This may be a good place to offer up a great Stephen King quote:

SOURCE

Men in the American South wear swimsuits that conceal their nipples?

If these folks thing their kids would be sexually aroused by a nudish cartoon mouse, that says more about them than about the work in question.

To be accurate, I assume the nudity being cited is from Spiegelman’s earlier underground comic “Prisoner on a Hell Planet” where he shows himself (as a person) finding his dead mother in the bathtub, having committed suicide. So it’s a human set of breasts but from the view of standing at her head so it’s basically a rounded “m” shape with a couple of dots. There is absolutely nothing sexual or arousing about it.

The “Prisoner on a Hell Planet” comic is reproduced in Maus (he visits his father to find him in a weird mood and it turns out that a neighbor’s daughter sees a copy and shows it to her mother who shows it to Spiegelman’s father)

There actually ARE a few depictions of mouse nudity in Maus but I think it’s all male genitals during the Holocaust scenes. They are very crude oval shapes. They also weren’t mentioned in the stories about the book’s removal.

I think it would depend on the Middle Schooler. A few would be intellectually advanced enough. For many a lot of the book will be lost on them. Used as part of a curriculum teaching about HaShoah? I think a good teacher could use it well, maybe in eighth grade or the advanced seventh graders, but there are likely other options that would work better, more aimed at giving that age group perspectives they can better understand.

It is not a kids’ book just because it is in graphic novel form. It is serious and somewhat complex literature. Understanding what’s going on requires a background fund of knowledge and abstract thought capacity that is still emergent for many in that age group. The “adult” aspect is IMHO not the anthropomorphic nipple or the bath filled with blood.

I was of course, referring to female nipples. If not evident from the context, then it should be abundantly evident by my numerous tongue-in-cheek references to “titties” elsewhere in the thread.
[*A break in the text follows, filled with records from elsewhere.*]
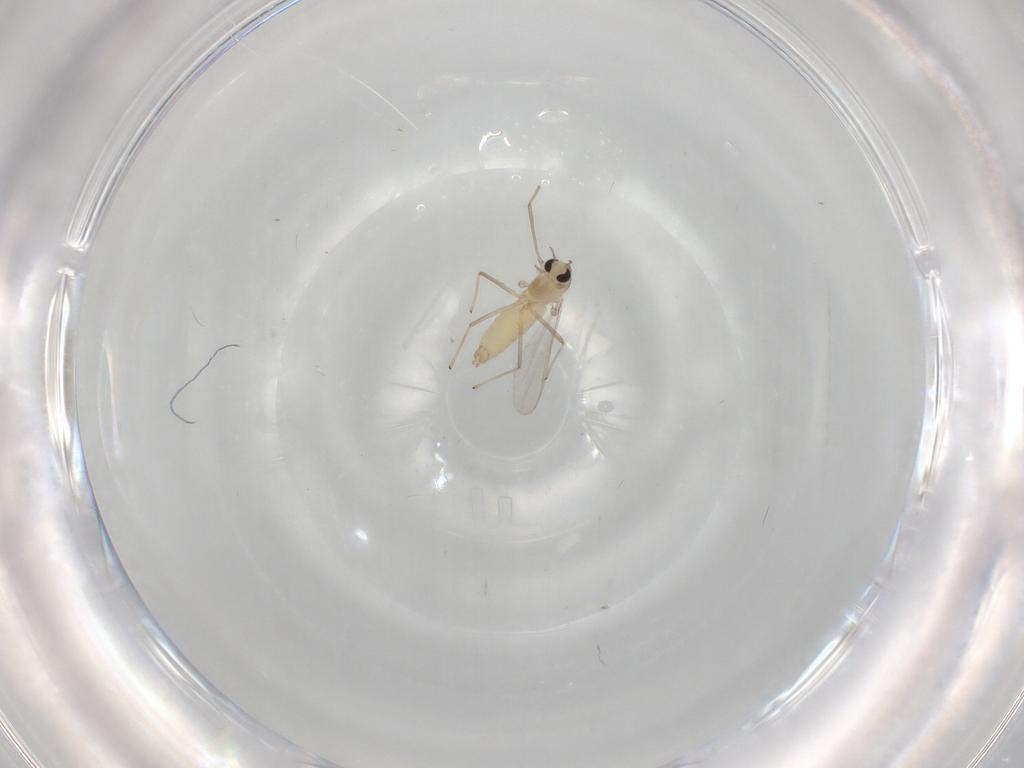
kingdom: Animalia
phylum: Arthropoda
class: Insecta
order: Diptera
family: Chironomidae
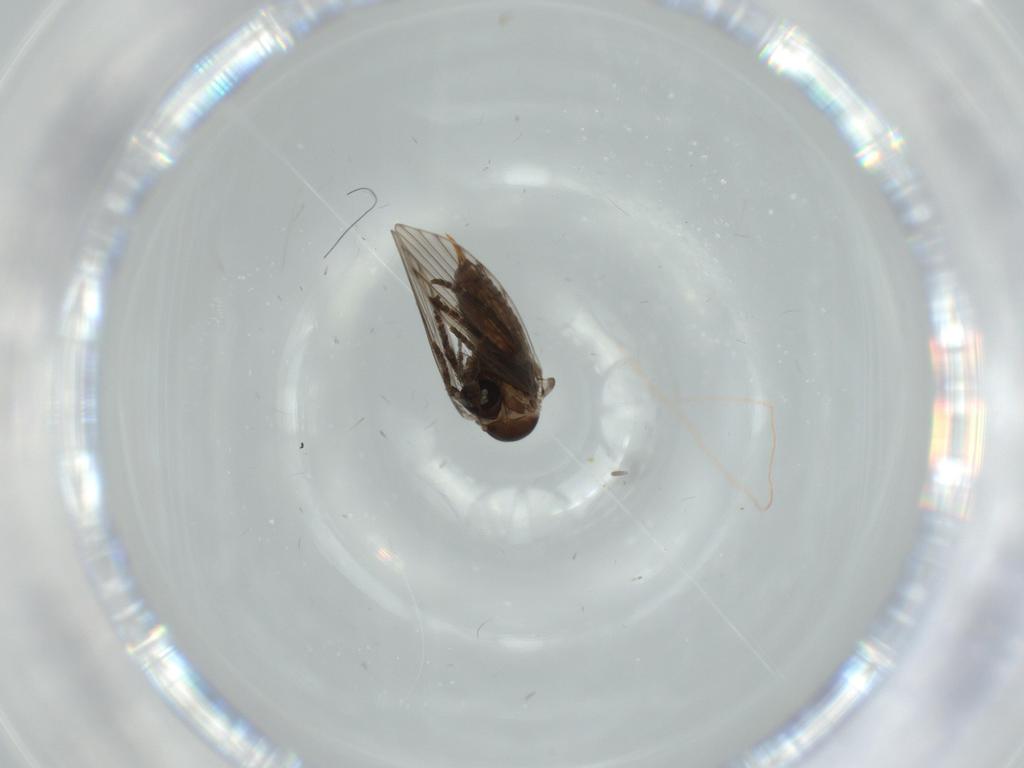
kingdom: Animalia
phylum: Arthropoda
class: Insecta
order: Diptera
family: Psychodidae
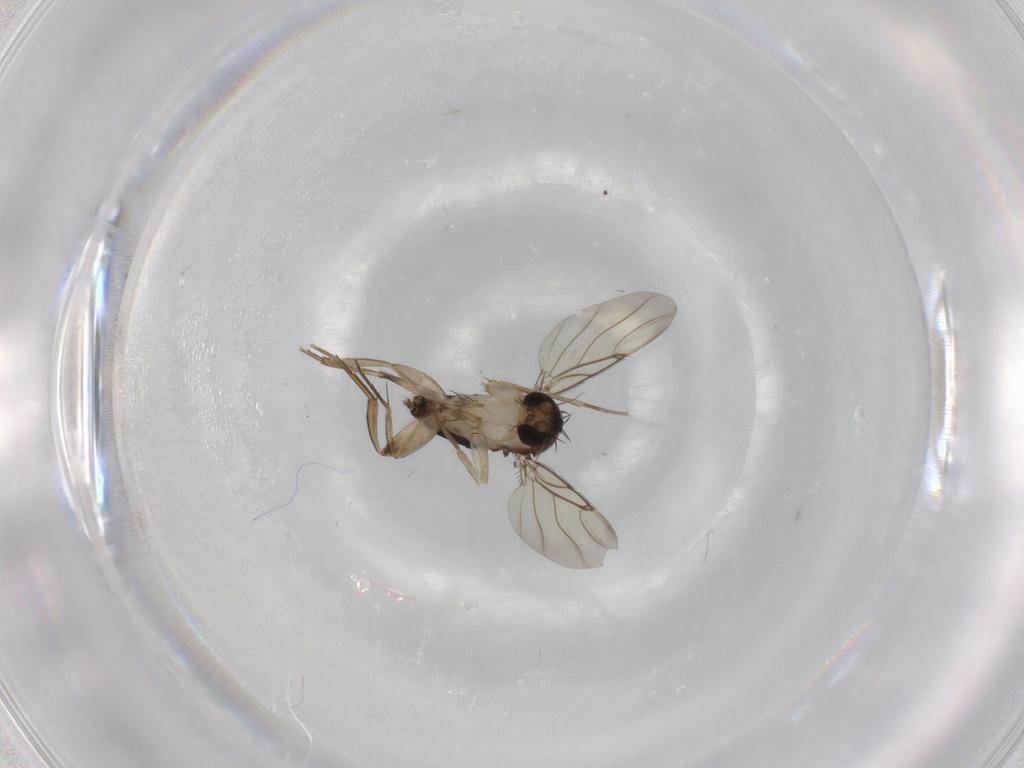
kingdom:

I don’t have experience growing up in southern culture, but there’s no shortage of examples of parents in more “enlightened” regions very publicly having problems with certain books being available to children. I lived through the controversy over schools using the book “Heather Has Two Mommies” in New York City before LGBT equality gained broad acceptance across America.

Regarding this, yes, but the general idea of “parental control” speaks to the fact that minors are not capable of intelligently making their own decisions, which all cultures agree on. What I objected to was the idea that “parental control” is some sort of backward-minded uniquely southern notion. The poster to whom I was responding seems to feel that those in the south are controlling for the sake of being controlling rather than acting as proxies for their children due to said children’s inability to manage their own affairs as in most other cultures.

I think Maus is a great work and an excellent way for teenagers to learn about the Holocaust. I read it in high school. I don’t remember if it was part of the curriculum or not.

That said, I think it’s a mistake to equate “removing a book from the curriculum” with “banning”. If it is in fact available in the library and personal copies that children happen to bring to school to read are not taken away, then it’s not banned. The vast majority of books are not included in public school curriculum, and that’s ok. They’re not banned either.

IIRC, it’s an illustration of his dad finding his mother’s corpse.

You might be right. Point being they’re human breasts so, while I strongly disagree with the decision to pull the book and think they’re non-sexual/arousing/titillating, it shouldn’t be accidentally construed as “lol they’re scared of mouse boobs”.

Of course. But that shows that the objection isn’t to children seeing nipples, no matter what the context; the objection is only to children seeing nipples in specific contexts.